» **Testo da analizzare**
• • • • •

Nobel alla superconduttività

Superconduttività e superfluidità: sono gli studi di questi fenomeni quantistici ad aver fruttato il premio Nobel per la fisica del 2003 ad Alexei A. Abriksov, statunitense di origine russa, Vitaly L. Ginzburg, russo, e Anthony J. Leggett, statunitense di origine britannica. La superconduttività è la capacità di alcuni metalli, portati a temperature prossime allo zero assoluto (-273,15 °C), di condurre elettricità senza resistenza. La speranza degli scienziati è quella di riuscire a sfruttare appieno questa proprietà nella realizzazione di linee elettriche a bassa dispersione e treni a levitazione magnetica. Recenti progressi hanno già consentito di ottenere materiali superconduttori a temperature più elevate, abbassando in tal modo i costi. Ma alcune applicazioni sono già consolidate: i magneti superconduttori sono per esempio utilizzati diffusamente per produrre i potenti campi richiesti nella risonanza magnetica, già protagonista quest’anno del premio Nobel per la medicina. Abrikosov e Ginzburg sono stati insigniti del Nobel per gli studi avviati negli anni Cinquanta sulla superconduttività, mentre Leggett per aver contribuito, con le sue ricerche negli anni Settanta, a spiegare come interagiscono e si ordinano gli atomi nell’elio superfluido, che ha cioè perso la sua viscosità. Gli studi sulla superfluidità sono rilevanti soprattutto ai fini della comprensione del passaggio dall’ordine alla turbolenza, uno dei problemi ancora irrisolti della fisica classica. (m.mo.)

• • • • •

» **Cosa devi fare**
Nel testo sul Nobel alla superconduttività, per quale contributo è stato premiato Anthony J. Leggett?

» **Dati da analizzare**

• • • • •

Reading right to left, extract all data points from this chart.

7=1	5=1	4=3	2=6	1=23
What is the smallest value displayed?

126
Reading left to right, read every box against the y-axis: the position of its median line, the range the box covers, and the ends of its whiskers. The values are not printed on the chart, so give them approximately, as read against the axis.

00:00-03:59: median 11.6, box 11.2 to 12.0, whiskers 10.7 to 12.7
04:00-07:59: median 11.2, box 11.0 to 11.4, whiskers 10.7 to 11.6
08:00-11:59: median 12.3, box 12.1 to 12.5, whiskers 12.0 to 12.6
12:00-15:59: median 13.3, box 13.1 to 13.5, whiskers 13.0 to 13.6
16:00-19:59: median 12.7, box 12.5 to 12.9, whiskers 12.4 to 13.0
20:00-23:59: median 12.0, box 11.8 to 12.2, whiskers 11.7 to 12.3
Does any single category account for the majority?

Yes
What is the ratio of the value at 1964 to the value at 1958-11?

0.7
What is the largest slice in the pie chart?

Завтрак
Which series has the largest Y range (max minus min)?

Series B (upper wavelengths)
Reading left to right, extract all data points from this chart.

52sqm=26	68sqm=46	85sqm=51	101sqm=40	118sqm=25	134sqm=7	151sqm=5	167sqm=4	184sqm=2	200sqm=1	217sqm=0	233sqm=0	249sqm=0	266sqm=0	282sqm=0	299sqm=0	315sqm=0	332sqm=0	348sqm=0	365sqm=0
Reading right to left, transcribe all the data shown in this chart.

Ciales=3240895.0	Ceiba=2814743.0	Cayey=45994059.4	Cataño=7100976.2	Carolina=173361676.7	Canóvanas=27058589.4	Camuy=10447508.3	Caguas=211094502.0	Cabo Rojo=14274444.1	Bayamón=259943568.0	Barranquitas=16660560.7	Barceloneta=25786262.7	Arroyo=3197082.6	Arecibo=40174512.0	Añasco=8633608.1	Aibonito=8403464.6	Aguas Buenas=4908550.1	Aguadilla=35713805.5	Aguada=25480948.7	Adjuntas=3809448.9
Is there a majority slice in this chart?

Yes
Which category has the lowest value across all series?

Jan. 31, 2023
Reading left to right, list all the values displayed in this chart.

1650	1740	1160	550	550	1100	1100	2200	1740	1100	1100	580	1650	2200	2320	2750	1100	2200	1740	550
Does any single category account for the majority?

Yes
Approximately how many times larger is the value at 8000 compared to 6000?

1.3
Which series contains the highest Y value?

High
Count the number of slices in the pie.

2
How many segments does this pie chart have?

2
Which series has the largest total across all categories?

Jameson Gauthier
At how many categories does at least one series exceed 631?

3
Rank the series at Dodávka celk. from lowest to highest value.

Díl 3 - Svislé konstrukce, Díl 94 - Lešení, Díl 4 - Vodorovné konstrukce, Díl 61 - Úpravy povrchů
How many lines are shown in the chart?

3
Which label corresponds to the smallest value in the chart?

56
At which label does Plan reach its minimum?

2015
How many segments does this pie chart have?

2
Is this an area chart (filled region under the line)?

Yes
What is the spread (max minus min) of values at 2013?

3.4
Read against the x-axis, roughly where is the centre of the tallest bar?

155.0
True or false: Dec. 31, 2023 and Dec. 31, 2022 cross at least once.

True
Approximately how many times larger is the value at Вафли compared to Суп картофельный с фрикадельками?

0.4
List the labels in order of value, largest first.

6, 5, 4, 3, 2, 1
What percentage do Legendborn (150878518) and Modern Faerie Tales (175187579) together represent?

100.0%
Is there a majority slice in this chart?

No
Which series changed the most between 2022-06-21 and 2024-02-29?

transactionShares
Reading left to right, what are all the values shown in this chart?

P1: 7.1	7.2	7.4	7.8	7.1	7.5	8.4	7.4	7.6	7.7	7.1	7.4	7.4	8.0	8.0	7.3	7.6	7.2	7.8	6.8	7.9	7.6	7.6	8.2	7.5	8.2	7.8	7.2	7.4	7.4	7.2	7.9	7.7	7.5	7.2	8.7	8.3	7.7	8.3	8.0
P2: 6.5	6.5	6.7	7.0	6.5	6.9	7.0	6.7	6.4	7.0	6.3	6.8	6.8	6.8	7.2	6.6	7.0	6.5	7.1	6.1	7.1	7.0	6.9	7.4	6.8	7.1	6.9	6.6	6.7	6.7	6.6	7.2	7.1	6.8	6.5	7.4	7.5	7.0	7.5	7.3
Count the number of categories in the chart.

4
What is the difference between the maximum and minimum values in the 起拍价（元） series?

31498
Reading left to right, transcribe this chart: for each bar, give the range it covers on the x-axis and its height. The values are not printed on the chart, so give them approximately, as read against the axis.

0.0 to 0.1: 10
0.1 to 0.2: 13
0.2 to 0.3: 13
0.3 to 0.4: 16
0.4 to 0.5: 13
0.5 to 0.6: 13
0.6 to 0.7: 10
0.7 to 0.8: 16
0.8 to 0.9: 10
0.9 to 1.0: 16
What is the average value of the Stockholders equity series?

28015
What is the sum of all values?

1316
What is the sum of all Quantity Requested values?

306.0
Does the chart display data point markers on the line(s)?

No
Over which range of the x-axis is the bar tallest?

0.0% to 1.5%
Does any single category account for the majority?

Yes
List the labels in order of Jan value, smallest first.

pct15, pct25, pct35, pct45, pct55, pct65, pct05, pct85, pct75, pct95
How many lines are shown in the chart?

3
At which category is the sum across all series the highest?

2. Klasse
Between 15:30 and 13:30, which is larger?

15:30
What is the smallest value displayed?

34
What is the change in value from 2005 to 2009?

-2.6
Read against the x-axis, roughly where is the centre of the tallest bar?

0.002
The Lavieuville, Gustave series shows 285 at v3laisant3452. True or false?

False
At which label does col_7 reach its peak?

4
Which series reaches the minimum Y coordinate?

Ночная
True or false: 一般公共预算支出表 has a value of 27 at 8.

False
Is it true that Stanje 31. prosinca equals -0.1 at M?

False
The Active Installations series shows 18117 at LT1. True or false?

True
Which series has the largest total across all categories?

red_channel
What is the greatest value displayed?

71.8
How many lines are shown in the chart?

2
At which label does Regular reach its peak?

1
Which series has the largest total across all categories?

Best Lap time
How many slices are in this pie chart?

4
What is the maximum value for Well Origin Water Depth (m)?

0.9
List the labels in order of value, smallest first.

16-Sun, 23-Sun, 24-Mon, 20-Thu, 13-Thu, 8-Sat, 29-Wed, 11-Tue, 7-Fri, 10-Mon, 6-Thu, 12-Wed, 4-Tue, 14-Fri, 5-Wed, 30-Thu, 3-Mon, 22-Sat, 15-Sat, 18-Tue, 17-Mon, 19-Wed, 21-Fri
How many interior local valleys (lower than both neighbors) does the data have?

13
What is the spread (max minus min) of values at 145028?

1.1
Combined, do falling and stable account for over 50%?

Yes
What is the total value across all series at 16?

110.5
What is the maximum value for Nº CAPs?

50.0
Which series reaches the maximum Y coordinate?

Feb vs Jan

• • • • •

» **Risposta al compito**
Per aver contribuito, con le sue ricerche negli anni Settanta, a spiegare come interagiscono e si ordinano gli atomi nell'elio superfluido.